Why Legends of Tomorrow Was the Best Show in the Arrowverse

DC's Legends of Tomorrow was never a shining star in The CW's lineup of superhero shows, often eclipsed by other series such as Arrow and The Flash, but over time it morphed into the most consistently entertaining show in the Arrowverse. After a slow -- and occasionally painful -- first season, it jettisoned its shackles of drama and angst to embrace the absurd premise of super powered misfits and time travel. Legends of Tomorrow became a wild and wonderful mix of parody, farce and fantastical sci-fi.

A lackluster Season 1 served viewers a fairly standard superhero story, focusing on familiar secondary characters from other Arrowverse shows and mixed in time travel elements via the mysterious Rip Hunter and his ship, the Waverider. The choice to emphasize the villain Vandal Savage and two less interesting characters, Hawkman and Hawkgirl, was unfortunate and often bogged down the story lines. However, stellar moments shone through, foreshadowing its coming brilliance; the grim look at Star City's future, Rory's betrayal and redemption, and the heartbreaking death of Captain Cold were a few of the highlights.

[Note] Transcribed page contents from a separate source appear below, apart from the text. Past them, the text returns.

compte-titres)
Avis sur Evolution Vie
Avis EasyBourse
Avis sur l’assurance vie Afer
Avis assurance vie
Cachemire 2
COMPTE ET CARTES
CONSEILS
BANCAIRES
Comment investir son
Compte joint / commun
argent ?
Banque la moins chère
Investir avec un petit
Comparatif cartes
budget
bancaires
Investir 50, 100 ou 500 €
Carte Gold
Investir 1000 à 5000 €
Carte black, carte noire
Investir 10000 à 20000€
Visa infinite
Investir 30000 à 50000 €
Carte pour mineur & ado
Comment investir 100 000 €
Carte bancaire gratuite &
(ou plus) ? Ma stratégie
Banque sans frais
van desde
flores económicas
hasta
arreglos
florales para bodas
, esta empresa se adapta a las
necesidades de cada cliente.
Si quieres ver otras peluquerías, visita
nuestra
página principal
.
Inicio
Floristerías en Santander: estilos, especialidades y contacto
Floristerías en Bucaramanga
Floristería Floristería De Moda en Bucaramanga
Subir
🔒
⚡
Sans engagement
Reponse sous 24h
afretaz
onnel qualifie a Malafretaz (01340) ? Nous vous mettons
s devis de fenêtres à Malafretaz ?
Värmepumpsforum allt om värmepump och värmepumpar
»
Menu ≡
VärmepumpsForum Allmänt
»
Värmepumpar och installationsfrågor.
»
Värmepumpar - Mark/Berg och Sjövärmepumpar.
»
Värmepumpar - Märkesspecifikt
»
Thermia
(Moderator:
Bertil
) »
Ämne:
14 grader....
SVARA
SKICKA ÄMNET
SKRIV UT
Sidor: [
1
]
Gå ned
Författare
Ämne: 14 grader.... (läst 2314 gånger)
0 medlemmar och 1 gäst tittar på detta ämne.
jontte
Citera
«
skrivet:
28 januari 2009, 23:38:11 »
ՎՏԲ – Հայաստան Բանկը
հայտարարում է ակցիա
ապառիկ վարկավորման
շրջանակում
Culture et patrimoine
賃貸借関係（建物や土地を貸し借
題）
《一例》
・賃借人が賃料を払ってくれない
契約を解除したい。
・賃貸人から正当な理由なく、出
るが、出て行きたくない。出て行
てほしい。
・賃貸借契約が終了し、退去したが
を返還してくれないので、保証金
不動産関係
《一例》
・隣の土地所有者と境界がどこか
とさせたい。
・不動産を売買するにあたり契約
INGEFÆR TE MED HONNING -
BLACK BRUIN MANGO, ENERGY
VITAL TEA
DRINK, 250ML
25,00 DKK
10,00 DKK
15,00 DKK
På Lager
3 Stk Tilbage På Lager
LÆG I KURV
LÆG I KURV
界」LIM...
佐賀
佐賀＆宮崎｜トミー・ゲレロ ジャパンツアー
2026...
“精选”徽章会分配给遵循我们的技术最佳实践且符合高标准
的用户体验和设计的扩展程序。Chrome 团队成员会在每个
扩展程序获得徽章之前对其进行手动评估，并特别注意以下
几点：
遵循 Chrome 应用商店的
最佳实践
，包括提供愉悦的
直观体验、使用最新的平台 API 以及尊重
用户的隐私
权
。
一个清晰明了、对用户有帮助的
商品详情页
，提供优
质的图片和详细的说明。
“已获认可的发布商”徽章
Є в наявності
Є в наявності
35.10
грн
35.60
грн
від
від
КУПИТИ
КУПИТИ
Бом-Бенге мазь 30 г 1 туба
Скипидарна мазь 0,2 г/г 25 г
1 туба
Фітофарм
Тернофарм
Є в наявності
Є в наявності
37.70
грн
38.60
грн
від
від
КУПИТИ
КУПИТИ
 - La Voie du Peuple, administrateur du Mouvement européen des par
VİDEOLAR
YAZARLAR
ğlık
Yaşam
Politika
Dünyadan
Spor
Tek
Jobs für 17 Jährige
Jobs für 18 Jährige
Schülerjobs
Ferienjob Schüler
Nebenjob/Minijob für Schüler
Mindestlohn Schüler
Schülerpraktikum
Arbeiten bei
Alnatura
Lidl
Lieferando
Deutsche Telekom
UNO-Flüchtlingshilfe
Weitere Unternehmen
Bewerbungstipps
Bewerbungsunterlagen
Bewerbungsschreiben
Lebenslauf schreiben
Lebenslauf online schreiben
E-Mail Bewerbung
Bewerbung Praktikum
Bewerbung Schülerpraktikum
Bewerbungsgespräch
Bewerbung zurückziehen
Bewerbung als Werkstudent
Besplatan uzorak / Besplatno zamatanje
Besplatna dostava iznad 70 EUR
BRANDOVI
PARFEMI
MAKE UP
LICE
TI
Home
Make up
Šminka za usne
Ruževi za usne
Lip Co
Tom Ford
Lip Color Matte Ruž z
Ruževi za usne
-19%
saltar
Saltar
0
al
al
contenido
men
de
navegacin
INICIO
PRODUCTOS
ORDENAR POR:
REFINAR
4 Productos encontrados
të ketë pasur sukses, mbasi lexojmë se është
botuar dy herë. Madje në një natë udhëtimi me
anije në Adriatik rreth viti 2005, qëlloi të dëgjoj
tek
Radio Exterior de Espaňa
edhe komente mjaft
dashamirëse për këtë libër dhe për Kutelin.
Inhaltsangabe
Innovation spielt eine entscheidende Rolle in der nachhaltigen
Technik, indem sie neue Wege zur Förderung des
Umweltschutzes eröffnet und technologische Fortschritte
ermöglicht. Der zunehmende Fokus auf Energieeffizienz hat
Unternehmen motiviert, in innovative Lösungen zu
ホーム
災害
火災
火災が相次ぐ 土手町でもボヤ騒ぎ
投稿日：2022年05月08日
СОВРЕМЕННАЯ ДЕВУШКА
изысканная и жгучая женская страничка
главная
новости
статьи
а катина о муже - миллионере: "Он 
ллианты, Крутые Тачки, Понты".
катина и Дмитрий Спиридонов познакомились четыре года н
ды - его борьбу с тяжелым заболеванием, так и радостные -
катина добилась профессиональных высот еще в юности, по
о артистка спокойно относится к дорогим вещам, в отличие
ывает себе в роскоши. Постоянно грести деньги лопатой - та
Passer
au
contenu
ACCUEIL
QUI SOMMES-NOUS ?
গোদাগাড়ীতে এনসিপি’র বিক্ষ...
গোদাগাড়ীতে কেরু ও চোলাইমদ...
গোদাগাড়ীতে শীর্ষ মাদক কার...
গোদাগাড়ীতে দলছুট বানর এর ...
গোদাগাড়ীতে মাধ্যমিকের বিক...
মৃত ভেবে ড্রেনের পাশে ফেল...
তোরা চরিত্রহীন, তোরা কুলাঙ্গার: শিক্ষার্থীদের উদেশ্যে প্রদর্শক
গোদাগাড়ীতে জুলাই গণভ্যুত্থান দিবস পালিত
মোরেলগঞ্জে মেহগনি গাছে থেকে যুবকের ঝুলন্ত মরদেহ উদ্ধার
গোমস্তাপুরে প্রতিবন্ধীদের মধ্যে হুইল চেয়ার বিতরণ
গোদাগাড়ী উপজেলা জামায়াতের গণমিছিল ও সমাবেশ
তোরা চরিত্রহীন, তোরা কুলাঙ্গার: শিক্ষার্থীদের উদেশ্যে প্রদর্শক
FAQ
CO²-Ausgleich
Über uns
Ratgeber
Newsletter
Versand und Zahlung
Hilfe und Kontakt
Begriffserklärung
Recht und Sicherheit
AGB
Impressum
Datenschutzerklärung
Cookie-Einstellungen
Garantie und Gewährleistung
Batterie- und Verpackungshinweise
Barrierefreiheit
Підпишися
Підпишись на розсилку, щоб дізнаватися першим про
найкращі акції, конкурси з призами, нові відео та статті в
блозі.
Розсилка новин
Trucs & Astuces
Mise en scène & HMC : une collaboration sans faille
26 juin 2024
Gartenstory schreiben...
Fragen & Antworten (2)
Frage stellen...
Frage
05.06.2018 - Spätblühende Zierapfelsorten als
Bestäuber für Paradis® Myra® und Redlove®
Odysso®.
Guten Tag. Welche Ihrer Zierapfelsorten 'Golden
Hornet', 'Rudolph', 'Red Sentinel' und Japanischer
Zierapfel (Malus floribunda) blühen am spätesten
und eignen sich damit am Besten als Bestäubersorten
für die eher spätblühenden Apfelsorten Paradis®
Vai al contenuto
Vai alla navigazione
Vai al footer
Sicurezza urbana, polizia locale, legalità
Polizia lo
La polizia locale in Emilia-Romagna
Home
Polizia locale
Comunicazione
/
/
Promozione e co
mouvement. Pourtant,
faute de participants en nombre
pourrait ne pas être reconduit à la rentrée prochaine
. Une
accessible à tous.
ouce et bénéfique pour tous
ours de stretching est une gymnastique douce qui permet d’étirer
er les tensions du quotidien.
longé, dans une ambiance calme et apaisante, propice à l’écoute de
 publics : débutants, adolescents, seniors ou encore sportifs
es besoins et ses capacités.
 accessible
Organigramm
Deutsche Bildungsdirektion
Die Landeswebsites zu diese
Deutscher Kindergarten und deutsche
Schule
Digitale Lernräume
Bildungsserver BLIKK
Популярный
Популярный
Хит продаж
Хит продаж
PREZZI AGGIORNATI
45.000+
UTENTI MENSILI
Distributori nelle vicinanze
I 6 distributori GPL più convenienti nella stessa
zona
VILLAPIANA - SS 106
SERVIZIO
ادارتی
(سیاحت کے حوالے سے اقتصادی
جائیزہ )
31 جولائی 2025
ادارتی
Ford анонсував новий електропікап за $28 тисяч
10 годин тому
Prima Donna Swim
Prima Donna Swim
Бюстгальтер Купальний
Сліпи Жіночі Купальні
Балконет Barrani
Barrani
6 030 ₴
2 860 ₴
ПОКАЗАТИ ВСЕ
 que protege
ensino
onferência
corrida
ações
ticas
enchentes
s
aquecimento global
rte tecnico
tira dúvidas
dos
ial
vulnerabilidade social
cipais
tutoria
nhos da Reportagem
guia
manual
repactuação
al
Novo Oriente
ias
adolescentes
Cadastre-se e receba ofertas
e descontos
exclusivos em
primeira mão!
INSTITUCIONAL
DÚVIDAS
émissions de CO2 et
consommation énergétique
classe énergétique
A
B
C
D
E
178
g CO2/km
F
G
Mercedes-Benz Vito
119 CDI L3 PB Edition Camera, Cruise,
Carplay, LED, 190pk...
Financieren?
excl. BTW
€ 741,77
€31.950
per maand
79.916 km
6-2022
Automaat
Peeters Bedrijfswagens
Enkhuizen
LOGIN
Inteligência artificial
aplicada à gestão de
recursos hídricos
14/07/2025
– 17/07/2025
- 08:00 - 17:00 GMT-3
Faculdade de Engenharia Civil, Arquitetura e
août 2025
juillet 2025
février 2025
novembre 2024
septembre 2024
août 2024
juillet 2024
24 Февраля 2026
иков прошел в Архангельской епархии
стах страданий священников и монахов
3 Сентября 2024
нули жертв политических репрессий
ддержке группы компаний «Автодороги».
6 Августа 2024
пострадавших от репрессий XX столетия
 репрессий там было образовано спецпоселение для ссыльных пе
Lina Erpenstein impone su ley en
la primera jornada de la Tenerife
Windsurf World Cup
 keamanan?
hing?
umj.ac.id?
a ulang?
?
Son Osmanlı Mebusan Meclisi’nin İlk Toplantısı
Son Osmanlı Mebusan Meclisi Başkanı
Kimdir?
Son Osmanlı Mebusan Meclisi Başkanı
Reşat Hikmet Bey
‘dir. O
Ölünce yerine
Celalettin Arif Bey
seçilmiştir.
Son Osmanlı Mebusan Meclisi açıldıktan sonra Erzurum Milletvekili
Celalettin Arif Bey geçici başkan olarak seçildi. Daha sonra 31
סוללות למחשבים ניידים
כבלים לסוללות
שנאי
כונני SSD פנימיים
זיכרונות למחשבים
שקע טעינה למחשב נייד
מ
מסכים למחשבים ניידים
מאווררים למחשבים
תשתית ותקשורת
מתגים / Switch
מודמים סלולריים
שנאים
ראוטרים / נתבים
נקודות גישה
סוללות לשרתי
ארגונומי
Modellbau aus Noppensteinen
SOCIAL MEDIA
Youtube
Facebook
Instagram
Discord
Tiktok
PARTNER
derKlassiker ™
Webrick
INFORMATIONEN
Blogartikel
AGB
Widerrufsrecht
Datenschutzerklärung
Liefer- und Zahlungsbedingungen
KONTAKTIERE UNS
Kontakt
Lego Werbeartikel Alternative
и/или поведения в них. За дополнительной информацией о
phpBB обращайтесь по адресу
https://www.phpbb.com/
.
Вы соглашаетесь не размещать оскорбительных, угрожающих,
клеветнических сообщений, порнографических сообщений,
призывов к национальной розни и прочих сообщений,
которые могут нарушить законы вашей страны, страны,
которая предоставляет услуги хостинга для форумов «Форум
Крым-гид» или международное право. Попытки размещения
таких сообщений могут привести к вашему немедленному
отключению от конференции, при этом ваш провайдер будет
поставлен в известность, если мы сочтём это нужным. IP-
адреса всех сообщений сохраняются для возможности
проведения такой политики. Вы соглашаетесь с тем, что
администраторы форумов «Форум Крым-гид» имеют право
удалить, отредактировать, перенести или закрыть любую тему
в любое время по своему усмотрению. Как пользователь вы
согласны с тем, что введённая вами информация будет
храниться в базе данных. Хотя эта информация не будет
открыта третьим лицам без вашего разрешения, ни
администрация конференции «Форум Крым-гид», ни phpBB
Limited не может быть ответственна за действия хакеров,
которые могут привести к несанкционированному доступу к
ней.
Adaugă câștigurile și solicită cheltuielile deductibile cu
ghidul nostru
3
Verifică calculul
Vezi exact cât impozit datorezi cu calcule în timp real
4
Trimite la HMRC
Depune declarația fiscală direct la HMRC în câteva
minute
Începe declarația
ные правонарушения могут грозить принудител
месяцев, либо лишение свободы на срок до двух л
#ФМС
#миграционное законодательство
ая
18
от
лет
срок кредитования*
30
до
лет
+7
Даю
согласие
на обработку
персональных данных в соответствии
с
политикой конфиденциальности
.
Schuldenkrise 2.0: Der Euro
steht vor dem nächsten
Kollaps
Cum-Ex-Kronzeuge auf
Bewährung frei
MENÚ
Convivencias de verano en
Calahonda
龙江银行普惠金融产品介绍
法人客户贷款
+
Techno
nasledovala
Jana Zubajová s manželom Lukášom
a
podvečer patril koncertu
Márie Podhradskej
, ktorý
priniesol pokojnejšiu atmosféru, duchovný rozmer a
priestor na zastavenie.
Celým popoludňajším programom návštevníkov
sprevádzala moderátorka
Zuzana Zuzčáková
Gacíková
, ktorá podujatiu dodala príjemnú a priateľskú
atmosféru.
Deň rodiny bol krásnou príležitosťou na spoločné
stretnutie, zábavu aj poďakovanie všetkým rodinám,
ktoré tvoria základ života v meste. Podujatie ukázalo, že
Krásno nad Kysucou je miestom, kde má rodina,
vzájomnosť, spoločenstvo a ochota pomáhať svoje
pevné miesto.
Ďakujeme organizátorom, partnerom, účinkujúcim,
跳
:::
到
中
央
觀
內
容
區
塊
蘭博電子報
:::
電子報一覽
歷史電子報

After the Season 1 finale, where the show thankfully said goodbye to the boring Hawks and introduced a brief glimpse of the Justice Society, the show began the pivot from average to awesome. While it hadn't yet shed its serious superhero shell, the cracks were forming. Rip Hunter's disappearance left Sara Lance in charge, a shift that refocused both the character and the storylines, and Nate Heywood joined the crew to add an underlying sense of humor. Nate's friendship with Ray Palmer -- who morphed into the cheery heart of the team -- became one of the whimsical backbones of the show for several seasons.

Another Season 2 addition came with Amaya Jiwe/Vixen, a Justice Society member who introduced the totems -- magical talismans that would play vital roles in future episodes. Legends also repurposed old Arrowverse villains to create interesting character dynamics and development, and the final episodes showcased a quirky and intriguing might-have-been timeline. Their defeat came at the hands of Sara, who reset their meddling alterations; her actions set up the next season and cemented the zaniness to come.

Season 3 was where Legends of Tomorrow broke the Arrowverse mold and kicked it out the airlock. Rip Hunter returned in a recurring role with his newly formed Time Bureau, and brought Ava Sharpe, his best agent, into the lives of the Legends. John Constantine made a guest appearance, introducing magic permanently into the Legends universe, while both Nora and Damien Darhk were presented as ruthless, yet sympathetic, antagonists hoping to summon a demon.

And then there was Beebo. The blue furry wonder of a toy that served as both a god to a confused clan of Vikings and the inspiration for the season finale's iconic takedown of the demon Mallus. No fan of the show can ever forget that scene of a gigantic Beebo avatar -- conjured by totem-wearing Legends -- declaring, "Beebo want cuddles" before grabbing a flying Mallus and crashing to the ground in a heart-shaped puff of blue smoke.

The following seasons only conjured more ridiculous and entertaining madness (and ongoing Beebo references), as well as some of the best couples in the Arrowverse. The Flash may have Iris and Barry, and Arrow had Felicity and Oliver, but Legends of Tomorrow gave fans Sara and Ava, Ray and Nora, Nate and Amaya, Nate and Zari, and the strangest of all, Gary and Gideon (arguably the most adorable alien/AI-turned-human paring ever). Even Rory got to ride off into space with his alien assassin girlfriend.

From Season 3 forward, the show jelled, the cast creating a team you cared for and loved to laugh at or with. Further storylines ranged from nipple munching unicorns, turning the crew into puppets, musical numbers, to a slasher movie parody where Ava's serial killer obsession comes in handy. Writers gave viewers fairy godmothers, a book club subplot, Mick Rory the romance novelist, and even Hell itself, plus many more crazy adventures. Legends pulled off a delicate balance between slapstick comedy and true story development. When characters died or left, they were mourned; when they did something stupid, it had context, and they earned their forgiveness or redemption. Yet all the running gags and the silliness fit, infusing the show with an enjoyable tone, making it a joy to watch.

Legends of Tomorrow was a unique superhero show that decided to throw away the rule book to have a good time zipping through time and space, and fans will always be grateful they were invited along for the ride. The cancellation was a disappointment, and despite leaving with an unresolved cliffhanger with the promise of Booster Gold, the show will be fondly remembered. Farewell, Waverider, you will be missed.